Comprare un prodotto contraffatto è un reato. Dobbiamo spiegare questa cosa ai ragazzi». Insiste molto su questa idea Carlo Capasa, 67 anni, salentino di nascita e milanese di adozione, una vita passata nella moda, cioè nel più eccellente e prestigioso dei settori produttivi italiani, apprezzatissimo all’estero. Conosce bene vari paesi del mondo, in particolare gli Stati Uniti. Dodici anni fa si trovava per lavoro a New York con l’attrice Stefania Rocca, e le chiese: «Vuoi sposarmi?». Il mattino dopo erano marito e moglie. In realtà già si conoscevano bene e avevano due figli che oggi sono adolescenti. Capasa è il presidente della Camera Nazionale della Moda. E per questo è impegnato nella lotta alla contraffazione, nemica giurata della moda.
Capasa, quanto pesa la contraffazione, in particolare quella che proviene dalla Cina, sul settore moda italiano?
«Molto. Ci sono varie stime su questo. La più attendibile dice che su un fatturato di 100 miliardi pesa almeno per 9 miliardi e porta via circa 70mila posti di lavoro».
Solo la contraffazione cinese?
«No, quello che le ho fornito è un dato generale. È molto difficile sapere esattamente quanta di questa contraffazione venga dalla Cina. Noi sappiamo che i paesi che più producono contraffazione, oltre alla stessa Italia, sono proprio la Cina, la Turchia, il Marocco».
Può spiegare il fenomeno della pre-registrazione dei marchi in Cina? È un problema ancora aperto?
«Sì. Soprattutto per le piccole aziende».
Come funziona?
«In Cina ci sono organizzazioni che con dei motori di ricerca si accorgono subito di qualunque azienda italiana registri un marchio. E immediatamente, nel giro di poche ore, anche loro registrano quel marchio. Non solo: spesso registrano anche marchi italiani che non esistono, usando nomi italiani. Ne registrano migliaia con la forte probabilità statistica che prima o poi qualche azienda italiana registri quello stesso marchio. Così l’anticipano».

..............................

Obiettivo dell'esercizio: Stampa senza alcuna modifica la parte del brano sulla contraffazione che inizia con le parole "Solo la contraffazione" e si chiude dopo le parole "Come funziona?". I record riportati qui sotto non sono necessari.

Dati forniti:
..............................

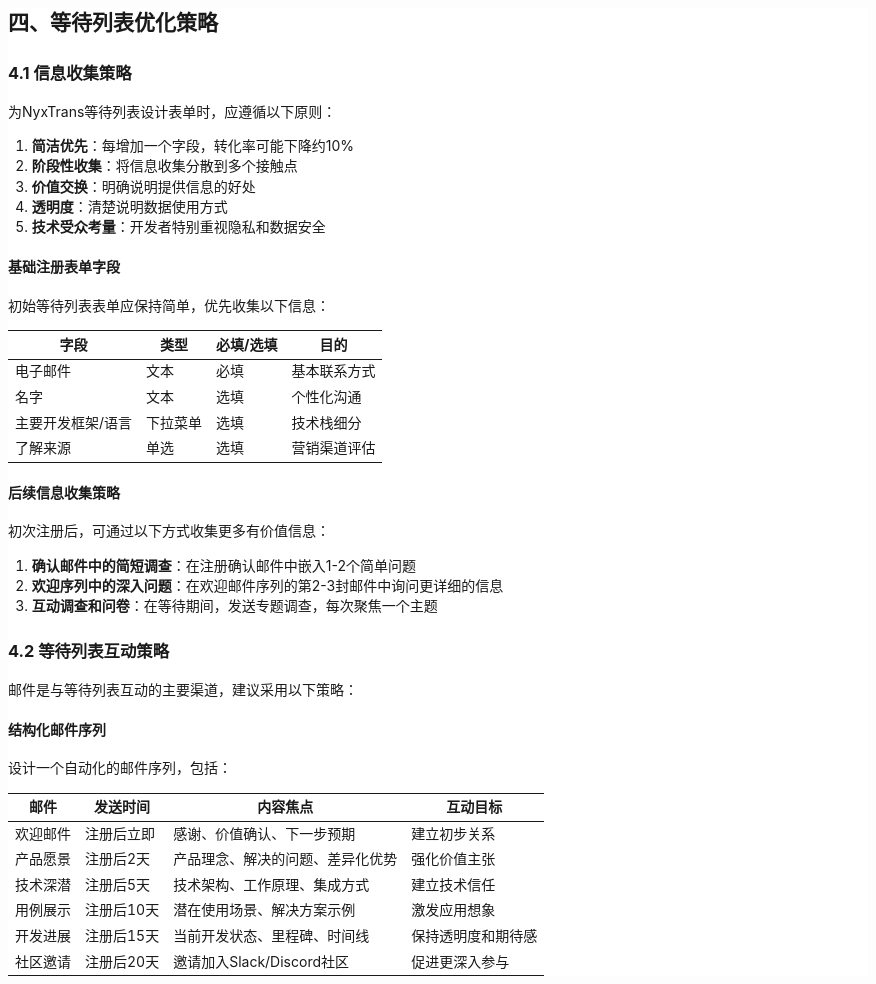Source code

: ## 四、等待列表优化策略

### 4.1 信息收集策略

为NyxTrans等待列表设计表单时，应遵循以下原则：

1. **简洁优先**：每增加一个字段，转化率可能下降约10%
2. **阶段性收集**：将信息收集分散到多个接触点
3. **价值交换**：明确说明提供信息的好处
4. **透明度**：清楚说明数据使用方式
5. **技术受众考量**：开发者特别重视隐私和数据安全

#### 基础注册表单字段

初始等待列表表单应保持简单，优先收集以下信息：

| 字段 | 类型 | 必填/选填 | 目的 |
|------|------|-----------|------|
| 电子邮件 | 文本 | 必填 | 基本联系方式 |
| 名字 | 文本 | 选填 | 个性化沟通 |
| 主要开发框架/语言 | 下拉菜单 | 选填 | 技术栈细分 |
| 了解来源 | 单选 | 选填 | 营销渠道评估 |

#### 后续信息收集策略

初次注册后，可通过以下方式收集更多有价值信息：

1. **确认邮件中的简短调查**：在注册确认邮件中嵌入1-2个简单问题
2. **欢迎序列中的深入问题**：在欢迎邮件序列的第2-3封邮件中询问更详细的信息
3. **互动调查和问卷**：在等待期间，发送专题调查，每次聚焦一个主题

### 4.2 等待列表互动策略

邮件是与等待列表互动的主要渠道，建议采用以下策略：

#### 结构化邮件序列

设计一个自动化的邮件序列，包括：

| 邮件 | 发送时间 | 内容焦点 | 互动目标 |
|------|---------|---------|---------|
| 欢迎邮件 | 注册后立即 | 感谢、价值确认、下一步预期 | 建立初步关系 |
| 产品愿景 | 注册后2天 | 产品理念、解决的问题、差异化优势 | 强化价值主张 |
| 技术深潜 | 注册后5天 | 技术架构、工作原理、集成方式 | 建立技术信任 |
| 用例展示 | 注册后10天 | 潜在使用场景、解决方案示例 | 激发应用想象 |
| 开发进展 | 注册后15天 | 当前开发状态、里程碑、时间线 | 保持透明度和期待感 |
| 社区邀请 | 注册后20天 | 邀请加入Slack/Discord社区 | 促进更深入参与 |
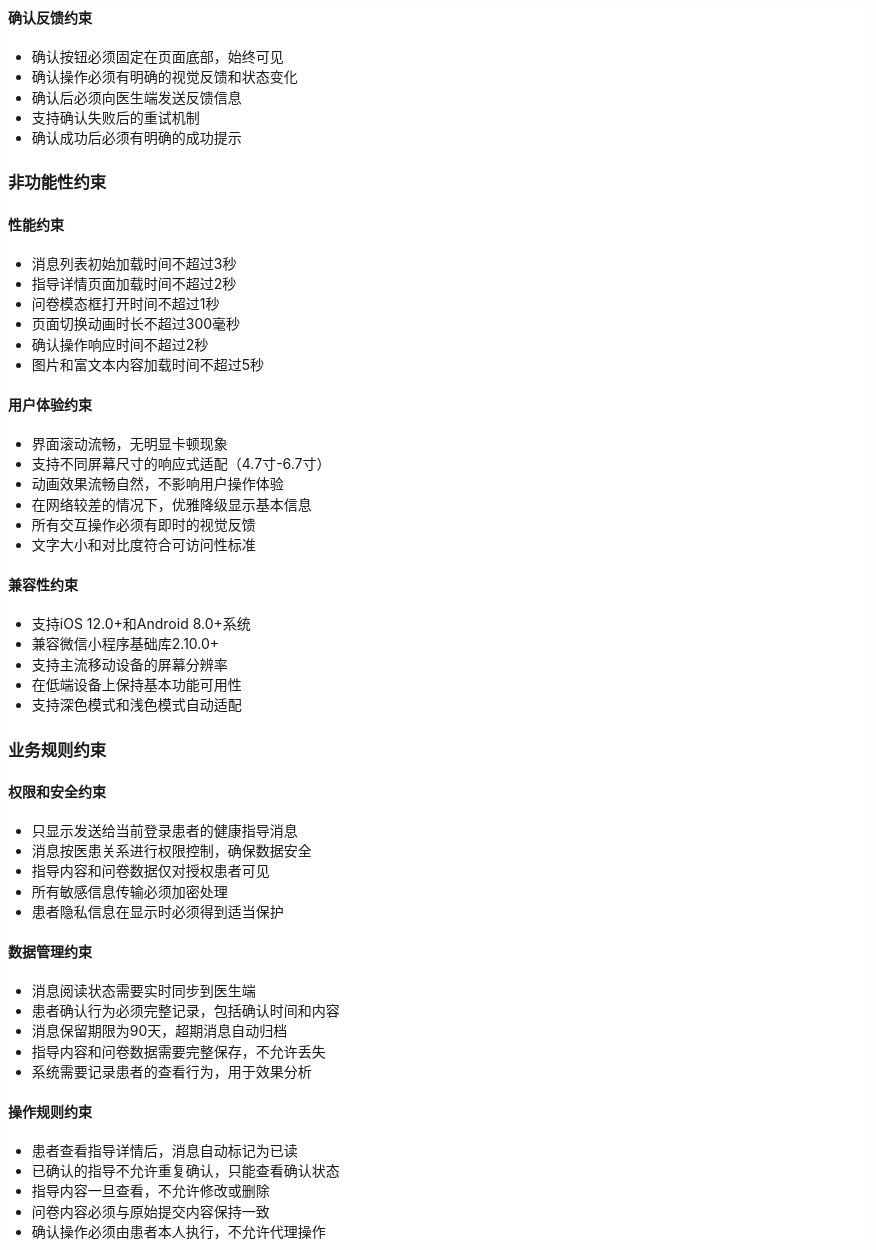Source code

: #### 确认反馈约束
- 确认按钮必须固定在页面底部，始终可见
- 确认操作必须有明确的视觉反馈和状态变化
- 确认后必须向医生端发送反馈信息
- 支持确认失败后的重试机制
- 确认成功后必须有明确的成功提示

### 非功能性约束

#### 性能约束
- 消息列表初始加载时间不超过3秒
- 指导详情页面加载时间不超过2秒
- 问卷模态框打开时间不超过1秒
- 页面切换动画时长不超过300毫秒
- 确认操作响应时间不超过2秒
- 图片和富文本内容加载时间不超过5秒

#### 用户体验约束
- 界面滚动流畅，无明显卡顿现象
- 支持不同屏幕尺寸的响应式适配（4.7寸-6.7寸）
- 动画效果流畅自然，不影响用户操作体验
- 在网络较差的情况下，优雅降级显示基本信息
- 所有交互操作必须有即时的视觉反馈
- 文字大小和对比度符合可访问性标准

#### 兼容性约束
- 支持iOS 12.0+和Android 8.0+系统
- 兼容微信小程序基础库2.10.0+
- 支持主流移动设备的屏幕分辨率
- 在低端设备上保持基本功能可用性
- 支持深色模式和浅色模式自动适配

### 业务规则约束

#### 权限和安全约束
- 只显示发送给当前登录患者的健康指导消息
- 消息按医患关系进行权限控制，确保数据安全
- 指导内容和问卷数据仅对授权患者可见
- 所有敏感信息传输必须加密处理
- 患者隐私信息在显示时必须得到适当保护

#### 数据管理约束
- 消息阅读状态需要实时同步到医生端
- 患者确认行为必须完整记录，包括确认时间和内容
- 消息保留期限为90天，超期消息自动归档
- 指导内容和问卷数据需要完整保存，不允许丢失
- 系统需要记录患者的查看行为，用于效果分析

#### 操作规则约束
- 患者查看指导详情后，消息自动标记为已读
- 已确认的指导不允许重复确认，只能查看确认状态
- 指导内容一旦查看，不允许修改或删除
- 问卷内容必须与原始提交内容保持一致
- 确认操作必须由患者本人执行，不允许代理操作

..............................

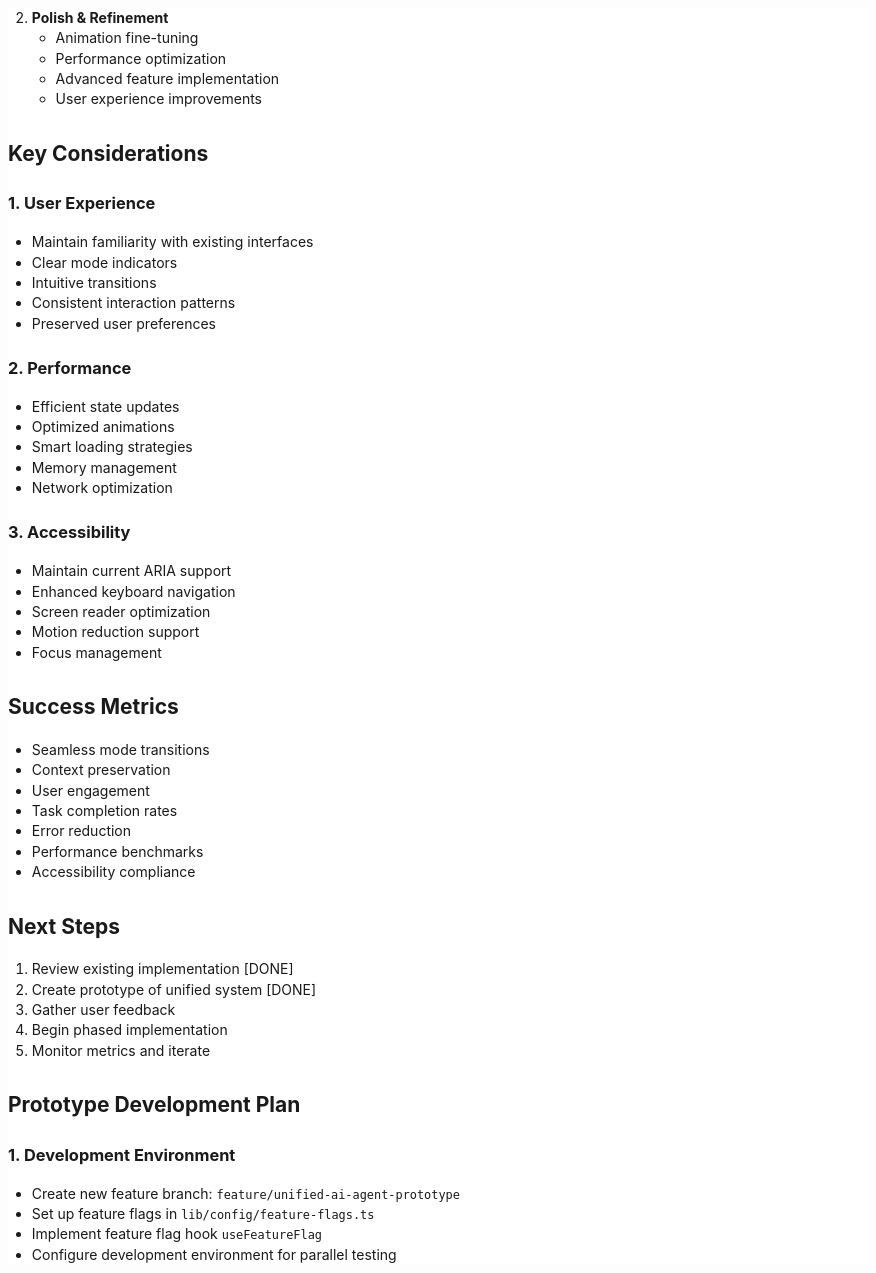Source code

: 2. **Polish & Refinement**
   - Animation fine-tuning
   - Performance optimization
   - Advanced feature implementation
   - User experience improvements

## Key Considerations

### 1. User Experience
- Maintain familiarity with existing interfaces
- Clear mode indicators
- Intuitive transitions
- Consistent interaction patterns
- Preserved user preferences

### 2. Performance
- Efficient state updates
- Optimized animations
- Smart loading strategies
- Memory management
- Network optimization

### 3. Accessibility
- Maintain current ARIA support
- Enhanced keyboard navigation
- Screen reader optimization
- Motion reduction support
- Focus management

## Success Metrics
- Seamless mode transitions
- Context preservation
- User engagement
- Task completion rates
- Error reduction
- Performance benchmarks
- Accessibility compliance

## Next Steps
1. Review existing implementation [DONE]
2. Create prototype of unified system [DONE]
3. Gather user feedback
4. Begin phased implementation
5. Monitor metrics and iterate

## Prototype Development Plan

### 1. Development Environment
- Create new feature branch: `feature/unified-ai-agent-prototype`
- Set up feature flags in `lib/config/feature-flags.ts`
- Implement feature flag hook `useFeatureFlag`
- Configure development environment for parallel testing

..............................

Risposta:
Solo la contraffazione cinese?
«No, quello che le ho fornito è un dato generale. È molto difficile sapere esattamente quanta di questa contraffazione venga dalla Cina. Noi sappiamo che i paesi che più producono contraffazione, oltre alla stessa Italia, sono proprio la Cina, la Turchia, il Marocco».
Può spiegare il fenomeno della pre-registrazione dei marchi in Cina? È un problema ancora aperto?
«Sì. Soprattutto per le piccole aziende».
Come funziona?